Выбрать главу

Ни она, ни Вронский ни в чем не виноваты. Роман замужней дамы — обычнейшая вещь, только приличия в обществе соблюдать надо. Два взрослых, молодых, красивых человека любят друг друга без памяти — почему такие терзания, что за пародия на «Тристана и Изольду» с конфликтом чувства и долга? Долга, ломающего им души, хребты ломающего, жизни — это что за долг, да перед кем? Что, уже не в любви правда?

Несчастная Фру-Фру, символ их судьбы — это обязательно? неизбежно?

(Вам не кажется, что Толстой периода «Войны и мира» решил бы конфликт иначе: пустоцвет Каренин был без жалости предоставлен своей участи, естественная жизненная любовь без особых размышлений соединила бы Анну и Вронского, они плюнули бы на свет и счастливо вели хозяйство в деревне, он бы еще лошадей разводил?)

Я долго не мог понять, что же именно в книге вызывает у меня отторжение. Вот! — сцена первого любовного свидания, после того как. Она лежит ничком, чувствуя себя погибшей, все ужасно, упадок духа, скверно. А он, он: бледен, челюсть дрожит, все неловко, чувствует себя убийцей. Да вы с ума сошли! Темпераментная женщина в цвете зрелой молодости — и красавец-аристократ-офицер, который уж амурных удовольствий познал, будьте уверены. Что случилось?! Где ласка, истома, благодарность, нежность, тихое счастье произошедшего уже после взрывов страсти, блаженное чувство «провались все пропадом, все решаемо, завтра разберемся, сегодня наша ночь (день)»?! Где и отчего заклинило мозг у графа, что он впал в брезгливую ненависть к сексу в самых счастливых его проявлениях?!

(«А я, батенька, в молодости был ужасный блядун…» — мечтательно сказал Толстой, если верить воспоминаниям Горького, который и сам был не монах, им там было о чем поговорить.)

Сцена эта совершенно фальшива, это насильственная морализаторская конструкция, Толстой вживается в роль инквизитора души: «прав был парторг: ме-ерзкое это зрелище». Они-то, в жизни, вели себя иначе! Но ему было нужно — чтобы так. Долли с Левиным на земле своей живут — а той паре в пустом аристократическом свете не жить: где свет — там и грех, он и пагубен. Спасибо.

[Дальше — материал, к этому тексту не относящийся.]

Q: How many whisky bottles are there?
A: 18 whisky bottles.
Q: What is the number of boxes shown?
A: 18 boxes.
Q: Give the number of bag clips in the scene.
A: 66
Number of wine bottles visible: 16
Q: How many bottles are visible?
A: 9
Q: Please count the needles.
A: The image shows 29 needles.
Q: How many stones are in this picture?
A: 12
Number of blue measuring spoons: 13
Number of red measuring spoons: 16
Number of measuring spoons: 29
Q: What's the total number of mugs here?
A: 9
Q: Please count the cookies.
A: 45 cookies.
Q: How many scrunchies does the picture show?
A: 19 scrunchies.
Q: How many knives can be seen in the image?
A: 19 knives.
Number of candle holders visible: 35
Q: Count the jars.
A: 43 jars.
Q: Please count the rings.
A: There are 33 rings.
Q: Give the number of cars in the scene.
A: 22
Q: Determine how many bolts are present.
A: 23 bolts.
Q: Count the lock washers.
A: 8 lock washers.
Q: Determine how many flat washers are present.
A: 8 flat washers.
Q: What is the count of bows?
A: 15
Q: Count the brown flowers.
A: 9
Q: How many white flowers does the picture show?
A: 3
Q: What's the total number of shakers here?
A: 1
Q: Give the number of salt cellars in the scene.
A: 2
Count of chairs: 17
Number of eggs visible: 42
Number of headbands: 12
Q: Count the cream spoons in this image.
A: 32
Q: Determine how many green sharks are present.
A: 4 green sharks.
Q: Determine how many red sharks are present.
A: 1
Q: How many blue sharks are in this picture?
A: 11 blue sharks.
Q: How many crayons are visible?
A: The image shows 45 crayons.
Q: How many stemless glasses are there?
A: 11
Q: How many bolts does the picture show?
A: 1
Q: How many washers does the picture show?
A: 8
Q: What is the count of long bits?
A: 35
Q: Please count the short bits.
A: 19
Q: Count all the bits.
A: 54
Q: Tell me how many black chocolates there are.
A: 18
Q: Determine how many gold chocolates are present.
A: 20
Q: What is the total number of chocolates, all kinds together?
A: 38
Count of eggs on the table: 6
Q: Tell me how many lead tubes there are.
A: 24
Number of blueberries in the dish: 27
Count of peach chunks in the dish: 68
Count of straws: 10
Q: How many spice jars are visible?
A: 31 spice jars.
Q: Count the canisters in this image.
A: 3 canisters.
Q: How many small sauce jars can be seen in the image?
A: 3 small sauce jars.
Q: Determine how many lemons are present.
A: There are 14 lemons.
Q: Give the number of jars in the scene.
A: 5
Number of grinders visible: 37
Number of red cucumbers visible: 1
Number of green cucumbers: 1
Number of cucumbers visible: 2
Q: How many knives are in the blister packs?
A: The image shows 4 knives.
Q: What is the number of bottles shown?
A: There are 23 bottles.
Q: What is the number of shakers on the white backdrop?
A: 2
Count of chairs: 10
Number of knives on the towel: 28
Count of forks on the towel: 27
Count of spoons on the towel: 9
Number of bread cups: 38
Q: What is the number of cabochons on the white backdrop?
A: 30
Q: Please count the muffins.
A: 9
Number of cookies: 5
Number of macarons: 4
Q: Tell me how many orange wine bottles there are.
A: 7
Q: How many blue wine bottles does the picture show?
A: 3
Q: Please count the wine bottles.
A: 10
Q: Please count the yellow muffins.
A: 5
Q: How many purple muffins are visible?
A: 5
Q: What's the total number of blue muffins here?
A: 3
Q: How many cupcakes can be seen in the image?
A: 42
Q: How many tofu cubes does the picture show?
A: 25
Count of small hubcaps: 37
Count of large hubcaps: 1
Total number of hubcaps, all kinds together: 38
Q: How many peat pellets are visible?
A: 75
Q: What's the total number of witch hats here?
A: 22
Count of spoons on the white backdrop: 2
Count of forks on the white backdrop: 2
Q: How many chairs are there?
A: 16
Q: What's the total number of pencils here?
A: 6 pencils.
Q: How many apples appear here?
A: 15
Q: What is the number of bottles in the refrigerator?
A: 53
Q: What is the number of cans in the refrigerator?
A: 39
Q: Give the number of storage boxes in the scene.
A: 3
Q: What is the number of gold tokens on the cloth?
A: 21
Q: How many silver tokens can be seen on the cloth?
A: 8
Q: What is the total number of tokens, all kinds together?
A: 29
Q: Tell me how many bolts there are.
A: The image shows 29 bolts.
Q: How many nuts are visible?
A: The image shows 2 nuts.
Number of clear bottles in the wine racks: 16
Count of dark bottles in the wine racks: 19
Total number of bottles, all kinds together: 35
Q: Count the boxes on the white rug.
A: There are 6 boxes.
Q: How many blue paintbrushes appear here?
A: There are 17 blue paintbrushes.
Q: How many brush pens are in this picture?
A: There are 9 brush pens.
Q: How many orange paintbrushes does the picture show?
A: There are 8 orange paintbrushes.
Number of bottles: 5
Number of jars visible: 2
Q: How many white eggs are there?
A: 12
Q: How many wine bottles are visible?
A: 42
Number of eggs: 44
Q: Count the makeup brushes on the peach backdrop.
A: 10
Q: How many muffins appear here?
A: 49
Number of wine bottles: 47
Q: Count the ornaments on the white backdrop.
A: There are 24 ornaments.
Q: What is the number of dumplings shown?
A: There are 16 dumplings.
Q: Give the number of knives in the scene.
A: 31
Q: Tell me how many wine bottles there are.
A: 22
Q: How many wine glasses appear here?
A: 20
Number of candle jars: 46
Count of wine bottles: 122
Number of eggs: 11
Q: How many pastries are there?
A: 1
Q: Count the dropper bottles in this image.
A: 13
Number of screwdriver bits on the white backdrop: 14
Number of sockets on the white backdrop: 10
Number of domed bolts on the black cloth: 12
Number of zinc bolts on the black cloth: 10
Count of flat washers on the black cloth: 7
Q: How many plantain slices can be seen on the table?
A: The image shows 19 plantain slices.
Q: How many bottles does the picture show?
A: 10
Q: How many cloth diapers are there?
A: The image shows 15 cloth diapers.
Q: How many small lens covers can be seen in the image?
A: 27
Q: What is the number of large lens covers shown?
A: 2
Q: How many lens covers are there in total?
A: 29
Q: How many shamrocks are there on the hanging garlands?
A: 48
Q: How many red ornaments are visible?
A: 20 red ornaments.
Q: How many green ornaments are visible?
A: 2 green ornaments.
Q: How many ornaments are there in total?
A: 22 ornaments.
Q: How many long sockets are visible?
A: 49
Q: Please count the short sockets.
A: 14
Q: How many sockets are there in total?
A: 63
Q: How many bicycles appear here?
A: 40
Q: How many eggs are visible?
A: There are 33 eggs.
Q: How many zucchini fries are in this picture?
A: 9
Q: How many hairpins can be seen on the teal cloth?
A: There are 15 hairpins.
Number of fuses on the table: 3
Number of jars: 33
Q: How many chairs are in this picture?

И вот Анна, созданная вся для счастья в этой жизни, бросается под поезд, а Вронский, ей верный и ее достойный, уезжает сгинуть на дальней войне.

Книга нравоучительна и душеспасительна, и тем отвращает. Левин как реинкарнация Николая Ростова-помещика, поумневшего и образованного, — и Вронский как Болконский, только мельче и пустее. Левин и Долли в качестве положительного примера, такого библейско-патриархального характера, и трудно, и тягости есть, а все-таки смысл жизни вот он — поближе к народу и земле, семье и хозяйствованию. И это провоцирует укол садизма, ассоциации от противного чеховские об «идиотизме сельской жизни» и «свинцовых мерзостях русского быта».

Не вдохновляет «Анна Каренина» на подвиги, не укрепляет веру в возможность счастья. Но и не наполняет высокой гордостью за величие человека, пусть и погибшего в борьбе с жестокими обстоятельствами, но показавшего все величие своего несгибаемого духа!

Вот чего нет в русской классике:

Величия и героизма греческой трагедии. Нет.

Трагедия — это смерть героя. Смерть слабака, червяка, жалкого никчемушника — это не трагедия. Это тягостное (но для посторонних — мелкое) бытовое несчастье.

Для этого не обязательно становиться на котурны. Но даже в смерти затравленного охотничьей сворой волка — больше величия и достоинства, чем в гибели жалкого чиновника. Да лучше пей, лучше выходи с ножом на большую дорогу — только не смей скулить и сдаваться! Сдохни — но побеждай! Н-но — это не для нас…

«Собор Парижской Богоматери» — это трагедия великих характеров. «Труженики моря» и «Девяносто третий год» — это трагедии. Можно быть плебеем-работягой — но быть героем! Можно быть шутом, презренным фигляром — но быть героем! — «Человек, который смеется». Ну да, Гюго романтик, Толстой его принципиально отвергал и опровергал, а у нас тут все сплошные реалисты.

Бальзак. Реалист! «Полковник Шабер». «Отец Горио». Да даже «Гобсек», полубезумный ростовщик, — но какие великие характеры, исполинские натуры! Они могут вызывать жалость — но все равно уважение, все равно признание их крепости и душевного величия! (Кстати: сравните величие Шабера и сломанность Протасова из толстовского «Живого трупа» — а сюжет тот же, взят бальзаковский.)

Почему Джованьоли написал «Спартак», а в России никто не написал «Дмитрий Храбрый», скажем?